Anammox is the anaerobic oxidation of ammonium where nitrite acts as the electron acceptor. This process creates energy for the organism performing the reaction in the same way humans gain energy from oxidizing glucose. In a marine environment, this ultimately removes nitrogen from the water, as N_{2} gas cannot be used by phytoplankton and is released into the atmosphere. Up to 67% of dinitrogen gas production in the ocean can be attributed to anammox and about 50% of the nitrogen gas in the atmosphere is thought to be produced from anammox. Planctomycetota are the most dominant phylum of bacteria capable of performing anammox, thus the Planctomycetota capable of performing anammox play an important role in the global cycling of nitrogen. Many researchers have designed wastewater treatment bioreactor systems using Planctomycetota as the biological chassis.

=== Sterol synthesis ===
The synthesis of sterols, often observed in eukaryotes and uncommon among bacteria, has been observed very rarely in Planctomycetota. The synthesis of sterols such as lanosterol has been observed in G. obscuriglobus. Lanosterol is common in eukaryotes and two other groups of bacteria, both methylotrophic Pseudomonadota and myxobacteria. The synthesis of sterols observed in G. obscuriglobus is unique within Planctomycetota. Sterol synthesis is suggested to be associated with regulation of membrane fluidity in Planctomycetota, and has been described as essential to the proper growth and reproduction of G. obscuriglobus.

== Biotechnology and human applications ==
Recently, interest has arisen in examining the Planctomycetota regarding their potential roles in biotechnology, mainly as a source of bioactive molecules, of interest mainly to the pharmaceutical industry.
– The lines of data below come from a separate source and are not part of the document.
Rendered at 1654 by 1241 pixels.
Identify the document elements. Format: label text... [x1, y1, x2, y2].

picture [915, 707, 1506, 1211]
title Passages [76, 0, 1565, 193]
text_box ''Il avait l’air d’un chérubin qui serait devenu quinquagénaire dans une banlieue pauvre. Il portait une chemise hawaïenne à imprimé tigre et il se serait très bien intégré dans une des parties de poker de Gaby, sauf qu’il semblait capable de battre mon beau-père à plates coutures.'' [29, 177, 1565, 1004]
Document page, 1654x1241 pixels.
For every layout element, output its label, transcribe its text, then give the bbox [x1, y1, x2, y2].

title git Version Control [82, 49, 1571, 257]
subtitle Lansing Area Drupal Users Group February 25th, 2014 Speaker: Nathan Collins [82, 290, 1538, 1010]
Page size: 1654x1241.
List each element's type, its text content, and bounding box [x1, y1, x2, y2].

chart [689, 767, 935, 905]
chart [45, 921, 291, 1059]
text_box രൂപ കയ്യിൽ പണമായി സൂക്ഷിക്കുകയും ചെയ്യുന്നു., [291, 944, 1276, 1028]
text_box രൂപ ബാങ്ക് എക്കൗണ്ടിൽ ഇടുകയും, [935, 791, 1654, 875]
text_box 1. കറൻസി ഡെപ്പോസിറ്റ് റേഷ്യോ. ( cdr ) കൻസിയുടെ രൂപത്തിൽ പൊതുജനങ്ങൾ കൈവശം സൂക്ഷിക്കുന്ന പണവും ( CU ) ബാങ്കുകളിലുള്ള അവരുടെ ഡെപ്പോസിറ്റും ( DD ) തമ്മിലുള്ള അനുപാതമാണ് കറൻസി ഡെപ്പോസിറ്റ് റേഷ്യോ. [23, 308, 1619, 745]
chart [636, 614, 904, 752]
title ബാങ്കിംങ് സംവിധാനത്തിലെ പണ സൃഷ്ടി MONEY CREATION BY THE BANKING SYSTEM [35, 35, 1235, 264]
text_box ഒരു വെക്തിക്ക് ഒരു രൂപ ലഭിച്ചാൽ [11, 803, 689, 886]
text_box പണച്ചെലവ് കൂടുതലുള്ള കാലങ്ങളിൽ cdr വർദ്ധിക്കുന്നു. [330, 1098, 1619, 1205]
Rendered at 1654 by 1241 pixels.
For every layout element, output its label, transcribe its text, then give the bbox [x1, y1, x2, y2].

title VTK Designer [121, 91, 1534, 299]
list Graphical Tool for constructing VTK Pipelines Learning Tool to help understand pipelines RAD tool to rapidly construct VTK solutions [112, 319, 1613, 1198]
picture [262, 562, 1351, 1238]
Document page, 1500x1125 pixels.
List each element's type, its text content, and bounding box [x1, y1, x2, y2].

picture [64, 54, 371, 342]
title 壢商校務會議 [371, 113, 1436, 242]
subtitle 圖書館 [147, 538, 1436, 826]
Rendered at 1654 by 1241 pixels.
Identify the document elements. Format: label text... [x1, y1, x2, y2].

Bioactive compounds are mainly present as secondary metabolites, although little is known about Planctomycetota secondary metabolites. This is unexpected, as the Planctomycetota have several key features as other known producers of bioactive molecules, such as the Myxobacteria. However, a number of ongoing studies serve as various first steps in including Planctomycetota in small-molecule drug development for humans.

Planctomycetota species are worthwhile considerations in challenging the current models for the origin of the nucleus, along with other aspects of origin and evolution of the eukaryotic endomembrane system.

=== Climate change ===
The impacts of research on Planctomycetota and their uses might be of global significance with regards to nutrient cycling processes and assist in furthering understanding for global marine biogeochemistry. However, with Planctomycetota's growing influences on metabolic processes involving water and air, it may also have a role in interchanges between oceans and atmosphere, potentially affecting climate change.

=== Planctomycetota as pathogens ===
Planctomycetota species were recently identified as being an opportunistic human pathogen, but a lack of culture media limits studies on the bacteria in the Planctomycetota as pathogens of humans.